Hill: Decision overturned
The High Court was wrong to rule that it did not have jurisdiction to grant claimants a protective injunction stopping a defendant from harassing their lawyers, the Court of Appeal has decided.
The judge had the power to grant an injunction under the inherent common law jurisdiction “to protect the integrity of its proceedings in the interests of justice”, it held [1].
The court was led by Sir Geoffrey Vos, Master of the Rolls, sitting with Lord Justice Warby and Lady Justice Whipple, and they also heard from an advocate to the court appointed by the Attorney General.
City firm Quinn Emanuel acted for Titan Wealth Holdings, a related company and two senior employees in a claim for breach of confidence, breach of contract and harassment against former employee Marian Atinuke Okunola.
Earlier in 2024, the High Court granted the claimants an interim injunction to restrain Ms Okunola from harassing the employees and stop her disseminating confidential information, as well as delivering up the information.
She was held in contempt of this in June 2024 and in February 2025 the penalty of six months’ custody was activated. Ms Okunola was released from prison around May 2025.
Separately, the claimants sought the protective injunction to prohibit her from publishing any abusive message to or about the lawyers, and from using “profane or otherwise grossly offensive language or imagery” in communications sent or copied to them.
In October 2024, Mrs Justice Hill said [2] acknowledged the distress and inconvenience caused to the lawyers – saying one would have a credible claim for harassment – but held that the application foundered on the absence of a cause of action between the claimants and defendant.
If Quinn Emanuel wanted an injunction, it would have to apply for one itself, she said.
Separately, in the substantive trial, heard at the same time, Hill J found for the claimants.
The Court of Appeal decided she was wrong in law to conclude that she lacked any jurisdictional basis to grant the injunction.
“The judge had the power to grant an injunction of the kind sought under the inherent common law jurisdiction of the court to protect the integrity of its proceedings in the interests of justice.”
This power was no limited to cases where the conduct restrained would, absent the injunction, be a criminal contempt of court, as the advocate had suggested.
“The court can, in theory, act in the interests of justice to restrain any conduct that is serious enough to threaten the integrity of its own process.
“In many cases, however, conduct of the kind that would be serious enough to threaten the integrity of its process and its proceedings would also be regarded as conduct of sufficient seriousness to found an allegation of contempt.”
That was not the case here, the court said, but if contempt had been alleged and proved, “neither article 10 [freedom of expression] nor the immunity from proceedings that attaches to statements made in the course of litigation would have prevented the court exercising the power to grant an injunction to protect the integrity of its process”.

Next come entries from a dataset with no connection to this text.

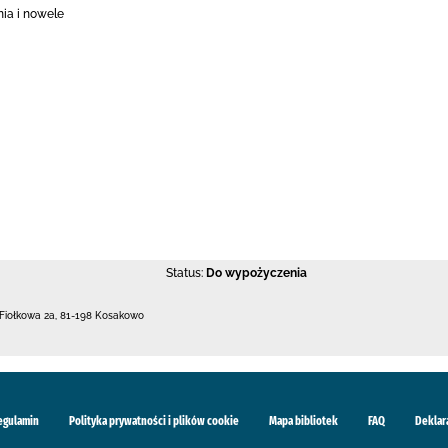
ia i nowele
Status:
Do wypożyczenia
 Fiołkowa 2a
,
81-198 Kosakowo
egulamin
Polityka prywatności i plików cookie
Mapa bibliotek
FAQ
Deklar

In cases where contempt was not established, “the court will have to consider carefully (i) whether an injunction to restrain similar future conduct will impinge on article 10 rights (and if so, whether that interference can be justified under article 10(2)), and (ii) whether the order proposed respects the immunity from proceedings that attaches to statements made in the course of litigation”.
The fact that the affected lawyers at Quinn Emanuel could have brought their own claims against the defendant under the Protection from Harassment Act 1997 would also be relevant to the court’s consideration of the grant of the injunction.
Any injunction granted “must be tailored so as to restrain such threatened misconduct as creates a material risk of interference with the integrity of the proceedings, but not in wider terms than are necessary to do justice nor to interfere with the defendant’s right freely to conduct the litigation as they see fit”, it went on.
The judges added that the injunction sought before Hill J should not have been granted anyway, in part because it was too broad and a “far more straightforward remedy was probably available to Quinn Emanuel” under the 1997 Act.
Further, since contempt was not alleged, “the court was placed in a difficult position” as it needed to consider the article 10 and immunity questions in detail and had not been asked to do so.
Titan reframed its application before the Court of Appeal using the language of the Malicious Communications Act 1988, which makes it an offence to send a message which is indecent or grossly offensive.
But the judges decided not to grant it for the same reasons, and also because the conduct complained of had stopped after the substantive trial.